The last edition of the Green Book was published in 1966, two years after the Civil Rights Act of 1964. Johnson-Toliver said the safety issues of traveling while Black haven’t changed much, and remain relevant today.
“Here we are, still having this discussion about being on the road and being Black, and having to look at your rearview mirror to see who’s behind you, and do you need to slow down, speed up, or pull over?”
The Green Book exhibit runs from March 19 to June 12 at the Washington State Historical Society in Tacoma.
A modern-day version of the Green Book
Anthony and Marlie Love produce the YouTube series Traveling While Black in Seattle. They also rate their experiences as Black people exploring the Puget Sound region.
“Some of the same ideologies that was the foundation for Jim Crow, and the same mindset, still exists,” said Anthony. “If anybody understands why the Green Book was created, they can understand why we do our show today.”
The Loves moved to Seattle from St. Louis, Missouri in 2019. At first, the series was a way to get out and explore the region on those cold, grey days. But then they decided to do more than rate the fun level of the locale.

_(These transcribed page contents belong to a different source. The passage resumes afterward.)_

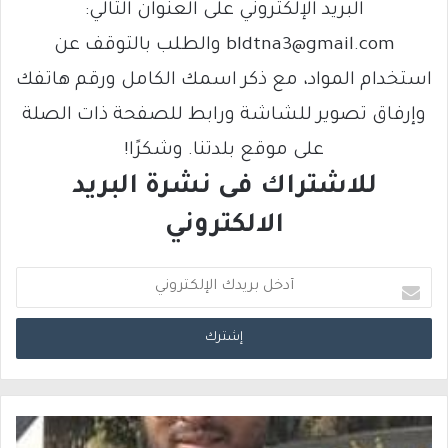
البريد الإلكتروني على العنوان التالي:
bldtna3@gmail.com والطلب بالتوقف عن
استخدام المواد، مع ذكر اسمك الكامل ورقم هاتفك
وإرفاق تصوير للشاشة ورابط للصفحة ذات الصلة
على موقع بلدتنا. وشكرًا!
للاشتراك فى نشرة البريد
الالكتروني
أ
د
خ
ل
ب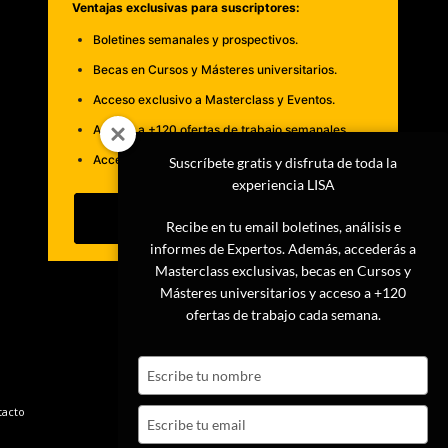
Ventajas exclusivas para suscriptores:
Boletines semanales y prospectivos.
Becas en Cursos y Másteres universitarios.
Acceso exclusivo a Masterclass y Eventos.
Acceso a +120 ofertas de trabajo semanales.
Acceso a LISA Comunidad y LISA Challenge.
Suscríbete gratis y disfruta de toda la
experiencia LISA
Suscribirme
Recibe en tu email boletines, análisis e
informes de Expertos. Además, accederás a
Masterclass exclusivas, becas en Cursos y
Másteres universitarios y acceso a +120
ofertas de trabajo cada semana.
Type
your
name
tacto
Type
your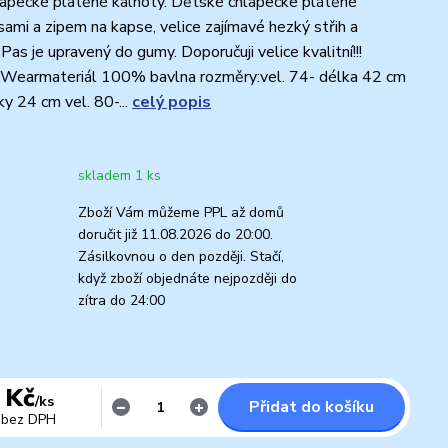
apecké plátěné kalhoty. Dětské chlapecké plátěné
sami a zipem na kapse, velice zajímavé hezký střih a
 Pas je upravený do gumy. Doporučuji velice kvalitní!!!
e Wearmateriál 100% bavlna rozměry:vel. 74- délka 42 cm
ky 24 cm vel. 80-...
celý popis
skladem 1 ks
Zboží Vám můžeme PPL až domů
doručit již 11.08.2026 do 20:00.
Zásilkovnou o den později. Stačí,
když zboží objednáte nejpozději do
zítra do 24:00
 Kč
/
ks
Přidat do košíku
bez DPH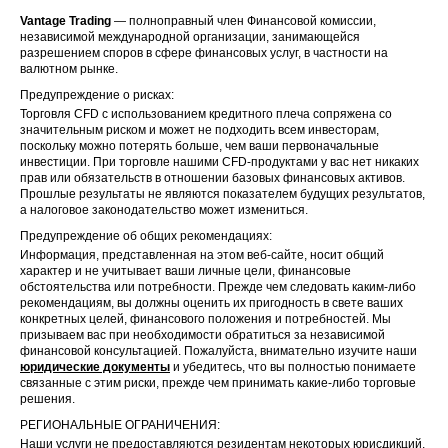
Vantage Trading
— полноправный член Финансовой комиссии,
независимой международной организации, занимающейся
разрешением споров в сфере финансовых услуг, в частности на
валютном рынке.
Предупреждение о рисках:
Торговля CFD с использованием кредитного плеча сопряжена со
значительным риском и может не подходить всем инвесторам,
поскольку можно потерять больше, чем ваши первоначальные
инвестиции. При торговле нашими CFD-продуктами у вас нет никаких
прав или обязательств в отношении базовых финансовых активов.
Прошлые результаты не являются показателем будущих результатов,
а налоговое законодательство может измениться.
Предупреждение об общих рекомендациях:
Информация, представленная на этом веб-сайте, носит общий
характер и не учитывает ваши личные цели, финансовые
обстоятельства или потребности. Прежде чем следовать каким-либо
рекомендациям, вы должны оценить их пригодность в свете ваших
конкретных целей, финансового положения и потребностей. Мы
призываем вас при необходимости обратиться за независимой
финансовой консультацией. Пожалуйста, внимательно изучите наши
юридические документы
и убедитесь, что вы полностью понимаете
связанные с этим риски, прежде чем принимать какие-либо торговые
решения.
РЕГИОНАЛЬНЫЕ ОГРАНИЧЕНИЯ:
Наши услуги не предоставляются резидентам некоторых юрисдикций,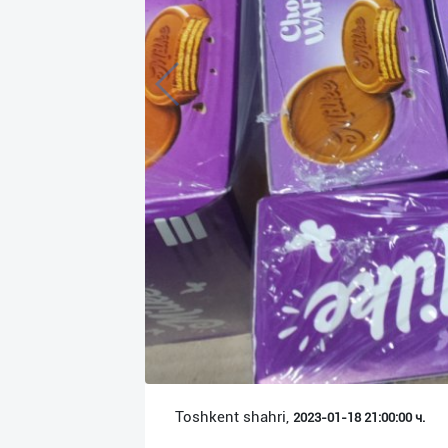
Язык
Личные
данные
Новости
2
Чаты
История
реферальных
переходов
Условия
использования
FAQ
Toshkent shahri,
2023-01-18 21:00:00 ч.
О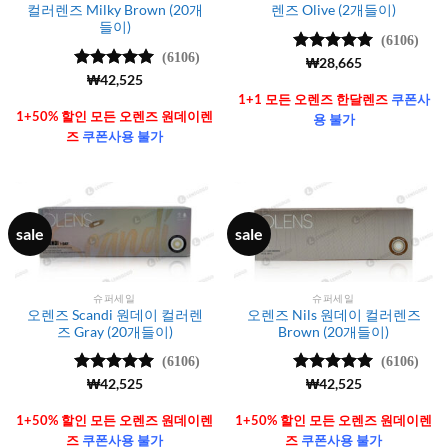
컬러렌즈 Milky Brown (20개
렌즈 Olive (2개들이)
들이)
(6106)
(6106)
5 중에서
₩
28,665
4.99
로 평
5 중에서
₩
42,525
가됨
4.99
로 평
1+1 모든 오렌즈 한달렌즈
쿠폰사
가됨
1+50% 할인 모든 오렌즈 원데이렌
용 불가
즈
쿠폰사용 불가
sale
sale
슈퍼세일
슈퍼세일
오렌즈 Scandi 원데이 컬러렌
오렌즈 Nils 원데이 컬러렌즈
즈 Gray (20개들이)
Brown (20개들이)
(6106)
(6106)
5 중에서
₩
42,525
5 중에서
₩
42,525
4.99
로 평
4.99
로 평
가됨
가됨
1+50% 할인 모든 오렌즈 원데이렌
1+50% 할인 모든 오렌즈 원데이렌
즈
쿠폰사용 불가
즈
쿠폰사용 불가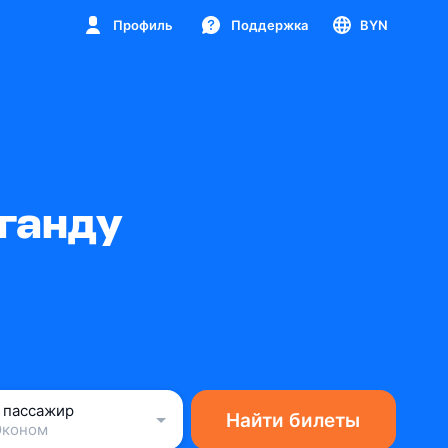
Профиль
Поддержка
BYN
Уганду
1 пассажир
Найти билеты
Эконом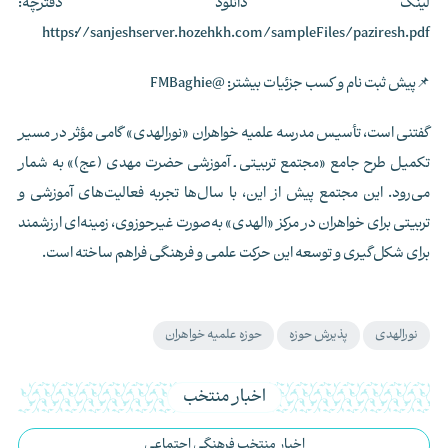
لینک دانلود دفترچه:
https://sanjeshserver.hozehkh.com/sampleFiles/paziresh.pdf
📌پیش ثبت نام و کسب جزئیات بیشتر: @FMBaghie
گفتنی است، تأسیس مدرسه علمیه خواهران «نورالهدی» گامی مؤثر در مسیر
تکمیل طرح جامع «مجتمع تربیتی ـ آموزشی حضرت مهدی (عج)» به شمار
می‌رود. این مجتمع پیش از این، با سال‌ها تجربه فعالیت‌های آموزشی و
تربیتی برای خواهران در مرکز «الهدی» به‌صورت غیرحوزوی، زمینه‌ای ارزشمند
برای شکل‌گیری و توسعه این حرکت علمی و فرهنگی فراهم ساخته است.
نورالهدی
پذیرش حوزه
حوزه علمیه خواهران
اخبار منتخب
اخبار منتخب فرهنگی اجتماعی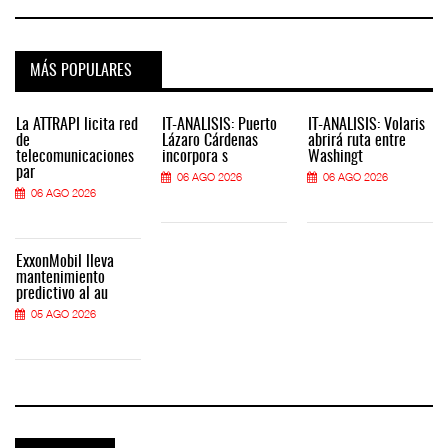
MÁS POPULARES
La ATTRAPI licita red
IT-ANÁLISIS: Puerto
IT-ANÁLISIS: Volaris
de
Lázaro Cárdenas
abrirá ruta entre
telecomunicaciones
incorpora s
Washingt
par
06 AGO 2026
06 AGO 2026
06 AGO 2026
ExxonMobil lleva
mantenimiento
predictivo al au
05 AGO 2026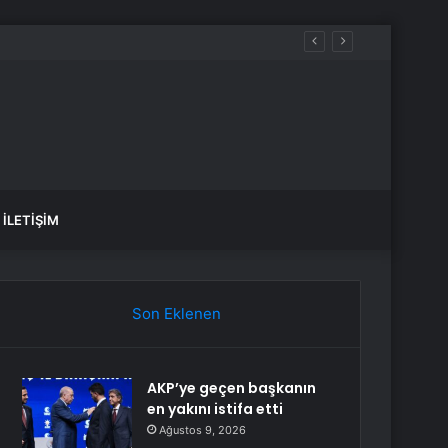
İLETIŞIM
Son Eklenen
AKP’ye geçen başkanın
en yakını istifa etti
Ağustos 9, 2026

“A question we had moving up here was, how is it really...the experience for a Black person walking into it?" Anthony Love said. "And when we were moving up, we couldn’t find the resources that spoke to that.”
It's something that’s always in the back of their minds, Marlie Love said.
“As a person of color, I think people don’t realize that there is that anxiety that we have...are we going to be seated, are we going to be served, are we going to get a nice hotel room, or are we going to get a crappy hotel room? You don’t want to spend your money somewhere where you’re going to have a bad experience.”
Marlie and Anthony Love said those concerns may be constant, but they haven’t dampened their enthusiasm for exploring the region and trying new experiences. Just like their fellow travelers decades ago, they find a way to navigate those constraints.